Because the project targets Python ≥3.11, the code must not import or reference
`compression.zstd` unconditionally.
### Import-side compatibility
`document_importer` reads zips with `ZipFile(self.source).extractall(...)`
(`document_importer.py:453`), which decompresses each entry transparently using
whatever method it was stored with — **provided the matching module exists on the
importing machine.** Consequences to document (and test):
- `deflated`/`stored`: universally importable.

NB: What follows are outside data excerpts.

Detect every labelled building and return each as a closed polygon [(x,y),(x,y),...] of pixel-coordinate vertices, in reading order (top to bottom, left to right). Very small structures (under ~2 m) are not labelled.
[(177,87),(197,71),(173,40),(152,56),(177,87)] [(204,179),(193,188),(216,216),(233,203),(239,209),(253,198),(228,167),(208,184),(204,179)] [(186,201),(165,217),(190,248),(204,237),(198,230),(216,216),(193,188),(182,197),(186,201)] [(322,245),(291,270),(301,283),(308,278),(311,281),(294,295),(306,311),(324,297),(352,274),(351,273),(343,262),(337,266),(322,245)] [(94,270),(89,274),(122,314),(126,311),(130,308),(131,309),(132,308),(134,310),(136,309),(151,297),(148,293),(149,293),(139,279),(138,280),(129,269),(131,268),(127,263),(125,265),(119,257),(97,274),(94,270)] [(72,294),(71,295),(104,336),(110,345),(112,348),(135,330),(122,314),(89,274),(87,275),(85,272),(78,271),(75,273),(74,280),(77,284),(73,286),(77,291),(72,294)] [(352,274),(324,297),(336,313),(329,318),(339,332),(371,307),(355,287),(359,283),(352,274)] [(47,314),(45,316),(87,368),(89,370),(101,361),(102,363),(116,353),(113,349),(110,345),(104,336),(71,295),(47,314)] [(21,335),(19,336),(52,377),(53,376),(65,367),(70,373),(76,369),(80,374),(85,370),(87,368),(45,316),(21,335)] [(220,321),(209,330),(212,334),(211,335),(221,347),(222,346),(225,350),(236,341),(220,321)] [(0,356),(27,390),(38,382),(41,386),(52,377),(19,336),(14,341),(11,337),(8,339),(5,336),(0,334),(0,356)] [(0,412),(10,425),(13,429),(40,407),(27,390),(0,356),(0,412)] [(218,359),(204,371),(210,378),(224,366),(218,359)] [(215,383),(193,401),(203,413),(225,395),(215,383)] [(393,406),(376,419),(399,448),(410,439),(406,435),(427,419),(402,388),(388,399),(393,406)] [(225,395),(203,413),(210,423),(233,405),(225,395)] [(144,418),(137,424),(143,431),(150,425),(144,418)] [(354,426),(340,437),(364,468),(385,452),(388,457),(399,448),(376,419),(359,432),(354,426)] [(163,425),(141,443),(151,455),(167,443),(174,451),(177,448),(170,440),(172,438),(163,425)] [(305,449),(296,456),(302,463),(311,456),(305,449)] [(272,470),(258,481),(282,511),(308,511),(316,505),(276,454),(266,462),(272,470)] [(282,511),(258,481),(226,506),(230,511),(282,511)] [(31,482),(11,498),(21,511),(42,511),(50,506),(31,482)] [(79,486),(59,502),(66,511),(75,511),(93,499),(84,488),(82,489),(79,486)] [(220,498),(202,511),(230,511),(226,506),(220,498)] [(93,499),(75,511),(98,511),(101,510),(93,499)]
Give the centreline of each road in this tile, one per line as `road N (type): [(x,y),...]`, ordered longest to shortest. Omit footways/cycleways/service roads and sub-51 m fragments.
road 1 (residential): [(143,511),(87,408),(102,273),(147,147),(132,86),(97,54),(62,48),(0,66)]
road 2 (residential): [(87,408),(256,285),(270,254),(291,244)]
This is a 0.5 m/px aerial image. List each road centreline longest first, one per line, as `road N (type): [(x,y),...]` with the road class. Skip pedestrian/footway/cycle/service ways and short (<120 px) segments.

- `bzip2`/`lzma`: importable wherever the `bz2`/`lzma` modules are present
(essentially always).
- `zstd`: importable only on Python 3.14+. An archive compressed with `zstd` is
**not** importable on older runtimes. Call this out in the docs/help text for
the flag so users don't pick an archive format their import target can't read.
## Testing
New cases in the sink tests and an export→import round-trip
(pytest classes, factory-boy, `mocker`, `parametrize`, typed; run on the VM):
- **Round-trip per method.** Parametrize over the available methods (skip `zstd`
below 3.14, skip `bzip2`/`lzma` if the module is somehow absent): export a
small library, import it back, assert documents/manifest match.
- **Method is applied.** Assert each written entry's `compress_type` equals the
requested method (read back via `ZipFile.infolist()`).
- **Level affects size.** For `deflated`, assert level 9 produces an archive no
larger than level 1 on compressible content (loose `<=` to avoid flakiness).
- **Validation.** Each flag without `--zip``CommandError`; out-of-range level
`CommandError`; unavailable method (simulate via `mocker` patching the
capability probe) → `CommandError`.
- **Default unchanged.** Omitting both flags yields entries with
`compress_type == ZIP_DEFLATED`, identical to pre-feature behavior.
## Risks
- **Foot-gun archives.** A user could produce a `zstd`/`lzma` archive their
import target can't read. Mitigation: explicit help text and the import-side
notes above; the default stays the universally-readable `deflated`.
- **Optional-module assumptions.** Don't assume `bz2`/`lzma` are always compiled
in; probe and error clearly. Mitigation: the availability validation step.